The "slope of the secant line" interpretation makes perfect sense for continuous functions and anyone familiar with the derivative knows its applications. For example, if $f(x)=x^2$, then its average rate of change (AROC) over the interval $[1, 2]$ is $f_{\rm AROC}=\frac{f(2)-f(1)}{2-1}=3$, and this can be used to roughly approximate the derivative of $f$.
But what about a discontinuous function, such as $g(x)=\begin{cases}0&\text{for }x<\frac12\\1&\text{for }x\ge\frac12\end{cases}$ over $[0, 1]$, or $h(x)=\frac1x$ over $[-1, 1]$? Does the notion of AROC make sense, so that $g_{\rm AROC}=\frac{1-0}{1-0}=1$ and $h_{\rm AROC}=\frac{1-(-1)}{1-(-1)}=1$?
I cannot seem to find a formal definition for the AROC, although some textbooks and calculators like Wolfram|Alpha express the AROC of $f(x)$ in terms of the average value of $f'(x)$, e.g.

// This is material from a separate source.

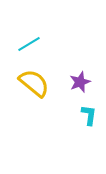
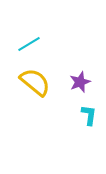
yellow semicircle: moved 1 px right, 1 px up
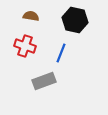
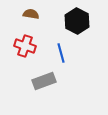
brown semicircle: moved 2 px up
black hexagon: moved 2 px right, 1 px down; rotated 15 degrees clockwise
blue line: rotated 36 degrees counterclockwise
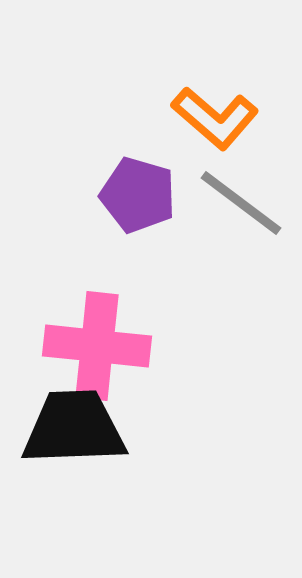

$$f(x)=x^2,x\in[1,2]\\ \implies f_{\rm AROC}=\frac1{2-1}\int_1^2\frac{\mathrm d(x^2)}{\mathrm dx}\,\mathrm dx=2\int_1^2x\,\mathrm dx=3$$
and this discussion usually accompanies the mean value theorem, which does not apply to discontinuous functions.

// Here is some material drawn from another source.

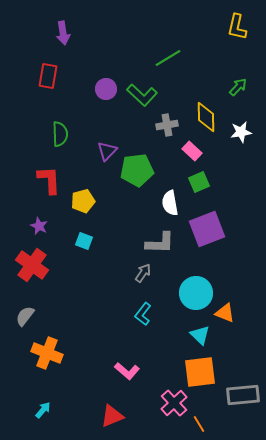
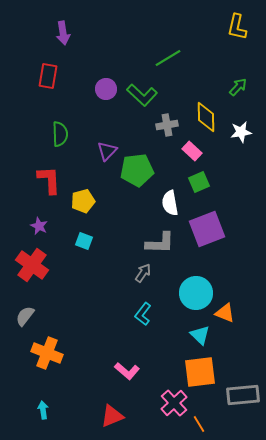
cyan arrow: rotated 48 degrees counterclockwise
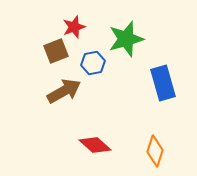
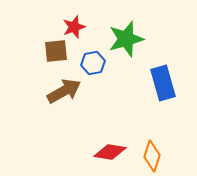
brown square: rotated 15 degrees clockwise
red diamond: moved 15 px right, 7 px down; rotated 32 degrees counterclockwise
orange diamond: moved 3 px left, 5 px down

The best I can come up with is defining $\lambda(x,y)=\frac{f(y)-f(x)}{y-x}$ and averaging it, using $$f_{AROC}=\frac{1}{\#U}\iint_U\lambda(x,y) dy dx$$
where I use $\#U$ to represent the length, area, volume, size etc of $U$.
For example, when $f: [1,2]\to [2,4] ; f(x)=x^2$, then $\lambda : [1,2]\times [1,2] \mapsto [2,4]; \lambda(x,y)=x+y$, and $$f_{AROC}=\frac{1}{1\cdot 1}\int_1^2\int_1^2 (x+y) dy dx =3$$
Applying this to $g$, we observe that: $$\lambda_g(x,y)=\begin{cases}\frac{-1}{y-x} & x\geq \frac 12, y< \frac 12 \\ \frac{1}{y-x} & x<\frac12, y\geq \frac12 \\ 0& \text{otherwise} \end{cases}$$
Again the area is $1\cdot 1=1$, and $$g_{AROC}=\bigg[\int_0^\frac 12 \int_\frac 12^1 \frac{1}{y-x}dy dx+\int_\frac12^1 \int_0^\frac 12 \frac{-1}{y-x} dy dx\bigg]=2\ln2$$
As seen here, note both double integrals are equal (but nasty!)
As for $h$, that integral does not converge, as is to be expected, due to the graph's asymptote at $x=0$